9. Review time stamps. Decent survey platforms will record the “time in” and “time out” of every person who takes, or attempts to take, your survey. You should download and keep that data along with all the important stuff. Calculate how much time each respondent spends in your survey. Very long times are infrequent and usually OK; it means somebody got interrupted and resumed taking the survey later on. Very short times are not OK; it means somebody raced through, clicking answers without reading the questions. Multiple, sequential time stamps can also reveal clusters of survey attempts (and often successful completes) from robots or fraudsters that should be flagged for removal.
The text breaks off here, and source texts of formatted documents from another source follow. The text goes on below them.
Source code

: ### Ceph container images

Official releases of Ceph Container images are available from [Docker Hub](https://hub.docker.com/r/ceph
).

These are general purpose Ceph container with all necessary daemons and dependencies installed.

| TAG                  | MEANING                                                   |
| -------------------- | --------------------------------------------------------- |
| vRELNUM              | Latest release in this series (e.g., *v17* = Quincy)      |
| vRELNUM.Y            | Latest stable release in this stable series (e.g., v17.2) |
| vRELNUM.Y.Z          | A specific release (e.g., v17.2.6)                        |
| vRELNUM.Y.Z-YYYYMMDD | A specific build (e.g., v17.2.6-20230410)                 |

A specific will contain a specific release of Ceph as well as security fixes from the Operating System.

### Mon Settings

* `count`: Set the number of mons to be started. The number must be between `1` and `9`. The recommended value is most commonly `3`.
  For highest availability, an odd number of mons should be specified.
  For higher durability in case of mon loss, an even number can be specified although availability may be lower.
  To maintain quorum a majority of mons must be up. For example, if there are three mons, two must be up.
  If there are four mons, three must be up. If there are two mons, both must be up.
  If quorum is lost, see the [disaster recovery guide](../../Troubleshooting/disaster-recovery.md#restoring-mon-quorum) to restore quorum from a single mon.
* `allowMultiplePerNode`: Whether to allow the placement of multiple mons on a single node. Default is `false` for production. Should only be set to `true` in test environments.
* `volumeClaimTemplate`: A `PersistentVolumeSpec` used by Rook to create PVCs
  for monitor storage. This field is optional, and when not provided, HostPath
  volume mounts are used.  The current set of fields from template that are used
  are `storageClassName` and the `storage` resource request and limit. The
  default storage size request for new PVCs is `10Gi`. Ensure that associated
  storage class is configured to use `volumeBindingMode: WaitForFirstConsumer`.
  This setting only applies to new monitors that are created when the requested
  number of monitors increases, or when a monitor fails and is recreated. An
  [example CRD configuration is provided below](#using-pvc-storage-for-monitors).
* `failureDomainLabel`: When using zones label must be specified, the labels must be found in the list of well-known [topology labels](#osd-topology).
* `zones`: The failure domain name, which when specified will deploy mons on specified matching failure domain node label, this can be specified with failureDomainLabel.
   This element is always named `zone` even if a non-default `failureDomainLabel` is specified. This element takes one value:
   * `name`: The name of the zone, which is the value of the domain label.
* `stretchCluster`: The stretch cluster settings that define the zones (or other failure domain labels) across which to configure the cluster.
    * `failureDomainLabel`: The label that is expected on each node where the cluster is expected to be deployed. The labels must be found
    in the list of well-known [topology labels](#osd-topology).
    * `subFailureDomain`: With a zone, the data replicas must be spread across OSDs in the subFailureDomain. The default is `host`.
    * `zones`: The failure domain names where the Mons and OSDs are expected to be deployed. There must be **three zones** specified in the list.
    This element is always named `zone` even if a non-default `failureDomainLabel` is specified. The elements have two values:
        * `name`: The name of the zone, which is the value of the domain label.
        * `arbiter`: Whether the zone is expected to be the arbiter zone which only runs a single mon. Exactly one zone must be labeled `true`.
10. Search for patterns. We try to avoid too many grid-style questions in our surveys (opting for stand-alone questions instead) but grids are often better and they can be an excellent way to find people who are not taking surveys seriously. Straightlining is when a respondent clicks the same answer for all questions in a grid. Sometimes it’s legitimate and sometimes not, so decide ahead of time which grids to analyze for straightlining. Search for unlikely patterns in other questions as well, like sequential numbers in numeric entry boxes. Unlikely patterns should be flagged as indicators for potential cuts.

Provide thoughtful input 

I feel somewhat bad writing this article, worried that some might conclude we should be wary of the people taking our surveys. But that’s not true. The vast majority of survey respondents participate in good faith and we can see in their responses genuine efforts to provide thoughtful input to our questions. Yes, we see it every day, so thank you dear respondents! It’s that very small slice of bad actors (who cheat and cheat again and magnify their efforts through technology as well) that we’re after.

Opinion polls and surveys work amazingly well (and can help you make better decisions) because good people want to share honest opinions – and they do. The key is to ensure your analysis and conclusions are based on their honest opinions by outsmarting the cheaters, liars and trolls who may be messing you up.